Пепе вспомнился бронепоезд. Всю войну с голыми руками. Но теперь, когда люди организовались, они не дают пройти танкам и без противотанковых ружей.
Вдалеке лает собака.
— А про осла? Про осла, Гонсалес!
— Война — такое дело, как начнешь вспоминать, так всегда про смешное… Прямо беда!
Многие подрывники неразговорчивы либо не мастера рассказывать. Пепе, Гонсалес, еще кое-кто — завзятые рассказчики и заводилы. Возможно, фашисты не решаются бросать танки в ночную атаку; они плохо знают местность и опасаются рвов. Но скоро развиднеется. Про осла, так про осла.

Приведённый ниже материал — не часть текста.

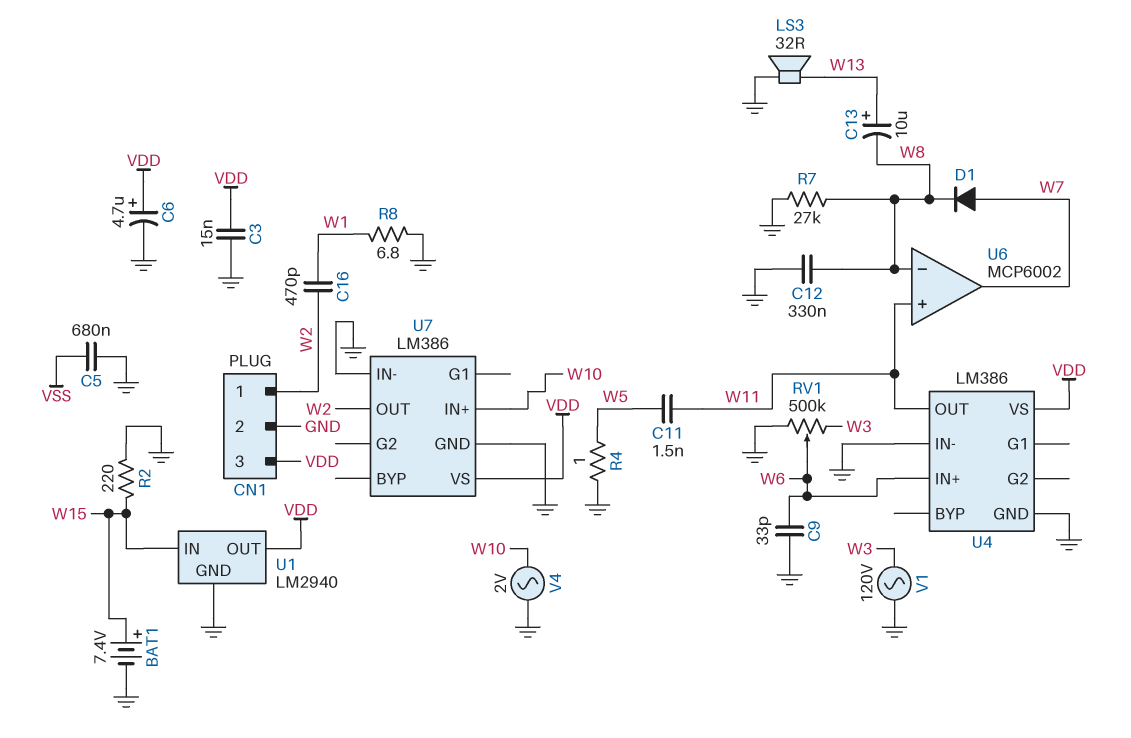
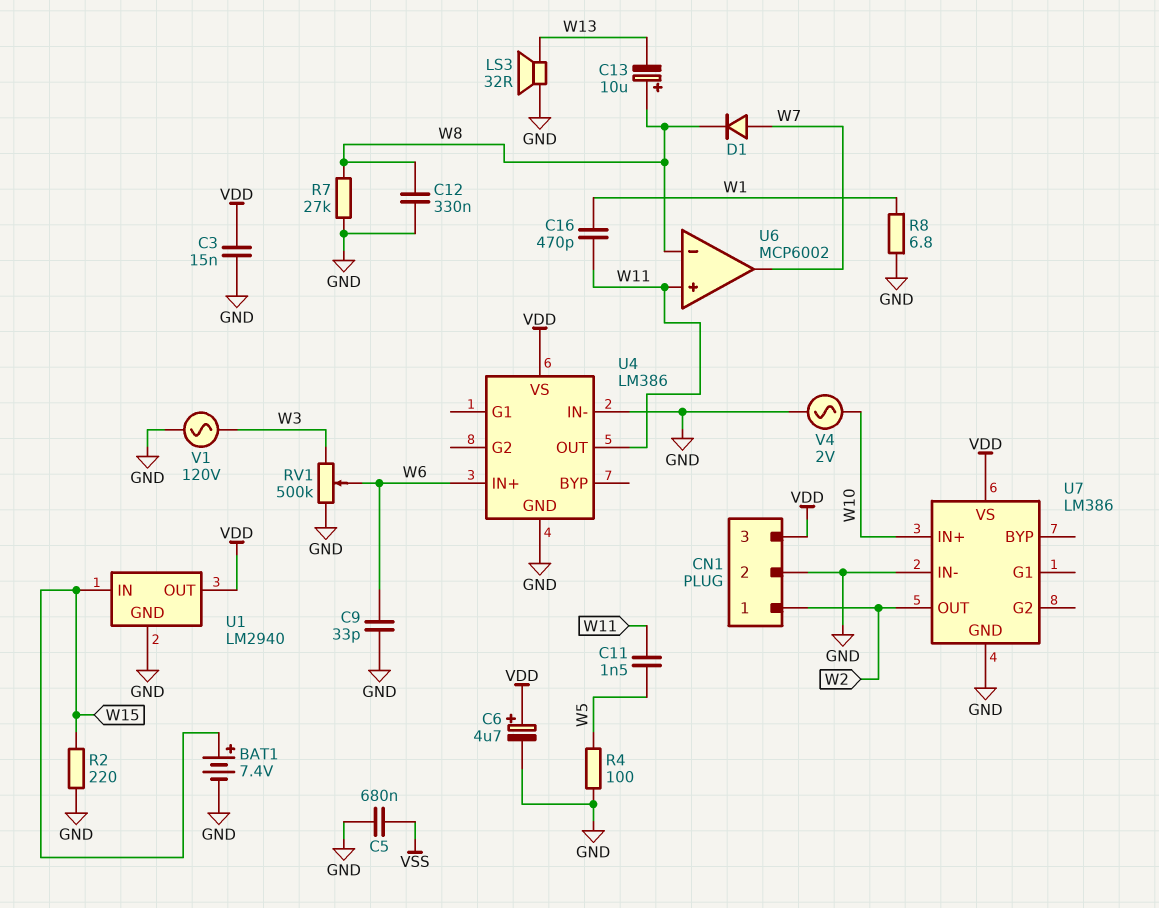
C13: 10uF (plus W13, minus W8) -> 10uF (plus W8, minus W13)
C16: 470pF (W1, W2) -> 470pF (W1, W11)
R4: 1 (GND, W5) -> 100 (GND, W5)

— Идея насчет осла была идея что надо. Нагрузили его динамитом, запалили шнур и гони, милый, к маврам! Животинка и пошла, уши навострила, знать не знает, что впереди. Да только мавры давай поливать его пулями. По первости ушами затряс, словно пули — те же мухи, потом остановился, призадумался. И, видно, решил — не согласен; глядим, он к нам поворачивает. Ну уж нет! Мы тоже давай палить. Но только нас-то он, в общем, знает: там пули, тут пули, подумал-подумал и потопал к нам…
От взрыва — такого, что, кажется, где-то земля раскололась до самых недр, — с деревьев дождем сыплются листья и сухие веточки.
При свете огромной багровой молнии, которая взвилась в ночи над Толедо, подрывники увидали друг друга такими, какими их сделает смерть: фиолетовые лица без взгляда и с открытым ртом.
Все сигареты попадали наземь.
Они разбираются в звуках взрывов. Это не мина. И не динамит. И не пороховой погреб.
— Торпеда?
Торпед, впрочем, никто из них в глаза не видел.
Они прислушиваются. Вроде бы сверху доносится гул самолета, но, может, это грузовики мавров.
— Есть в Толедо газовый завод? — спрашивает Гонсалес.
Никто не знает. Но все думают об Алькасаре.
Ясно одно: фашисты попали в оборот. Там, где отбушевал огненный сноп, небо так и осталось красным: пожар или заря?
82
Золотая легенда — название, данное в Европе XV века сборнику житий святых, составленному около 1260 г. в Италии.